• _TASK DESCRIPTION_:
In the material below, the lines between the one holding "fx_px: 1012" and the one holding "exposure_s: 1/30", inclusive, are to be set down word for word. Pictures stay out.

·····

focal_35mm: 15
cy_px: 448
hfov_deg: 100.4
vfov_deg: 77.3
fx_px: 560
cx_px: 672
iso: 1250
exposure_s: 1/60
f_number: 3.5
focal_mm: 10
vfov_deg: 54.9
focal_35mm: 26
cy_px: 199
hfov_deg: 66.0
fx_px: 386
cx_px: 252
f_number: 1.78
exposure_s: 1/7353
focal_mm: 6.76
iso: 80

·····

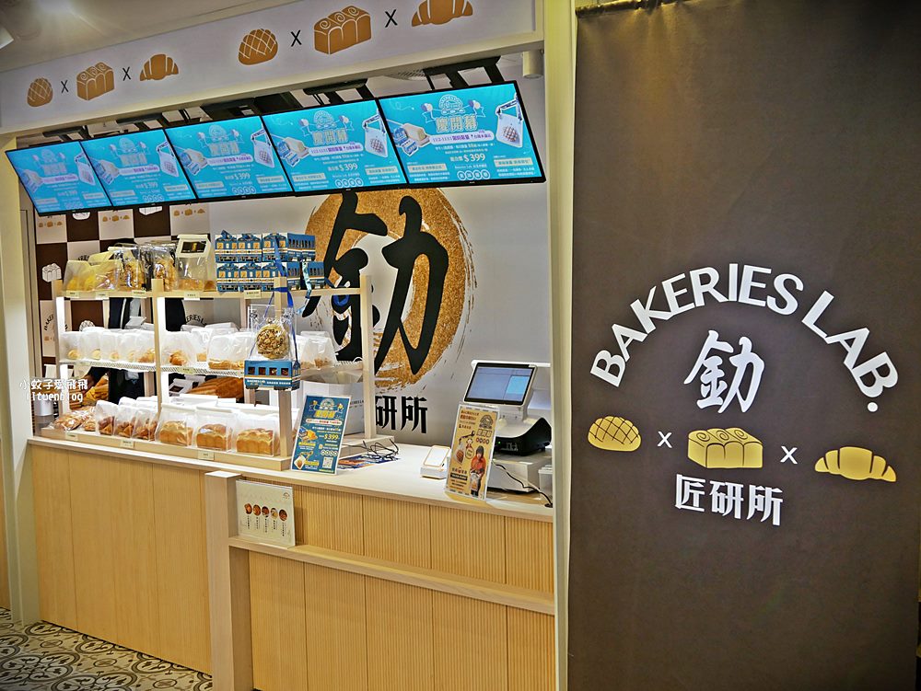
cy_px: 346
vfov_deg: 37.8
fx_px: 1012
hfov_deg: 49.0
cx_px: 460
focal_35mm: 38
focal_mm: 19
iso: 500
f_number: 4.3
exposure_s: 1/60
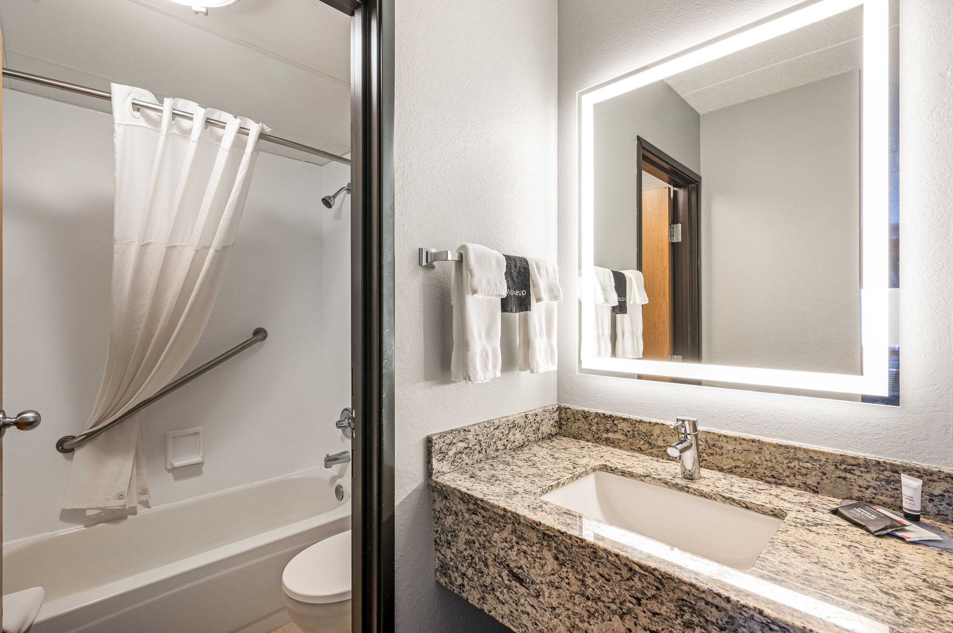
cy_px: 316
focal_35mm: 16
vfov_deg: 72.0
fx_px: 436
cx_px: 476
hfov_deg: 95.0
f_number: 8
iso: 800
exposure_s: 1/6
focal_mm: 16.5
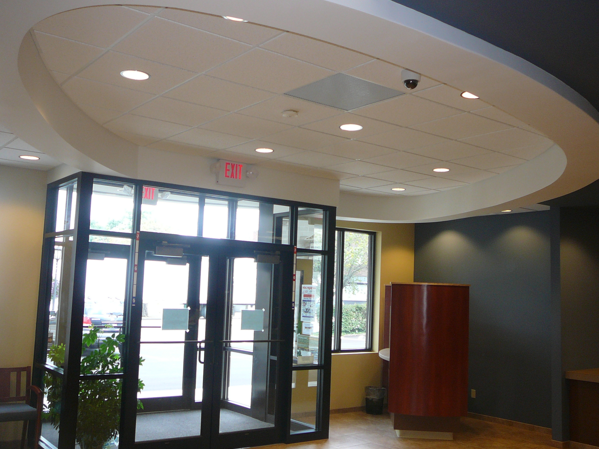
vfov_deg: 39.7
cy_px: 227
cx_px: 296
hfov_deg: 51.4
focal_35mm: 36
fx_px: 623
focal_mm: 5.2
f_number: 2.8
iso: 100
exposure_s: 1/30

·····

• _TASK RESPONSE_:
fx_px: 1012
hfov_deg: 49.0
cx_px: 460
focal_35mm: 38
focal_mm: 19
iso: 500
f_number: 4.3
exposure_s: 1/60
cy_px: 316
focal_35mm: 16
vfov_deg: 72.0
fx_px: 436
cx_px: 476
hfov_deg: 95.0
f_number: 8
iso: 800
exposure_s: 1/6
focal_mm: 16.5
vfov_deg: 39.7
cy_px: 227
cx_px: 296
hfov_deg: 51.4
focal_35mm: 36
fx_px: 623
focal_mm: 5.2
f_number: 2.8
iso: 100
exposure_s: 1/30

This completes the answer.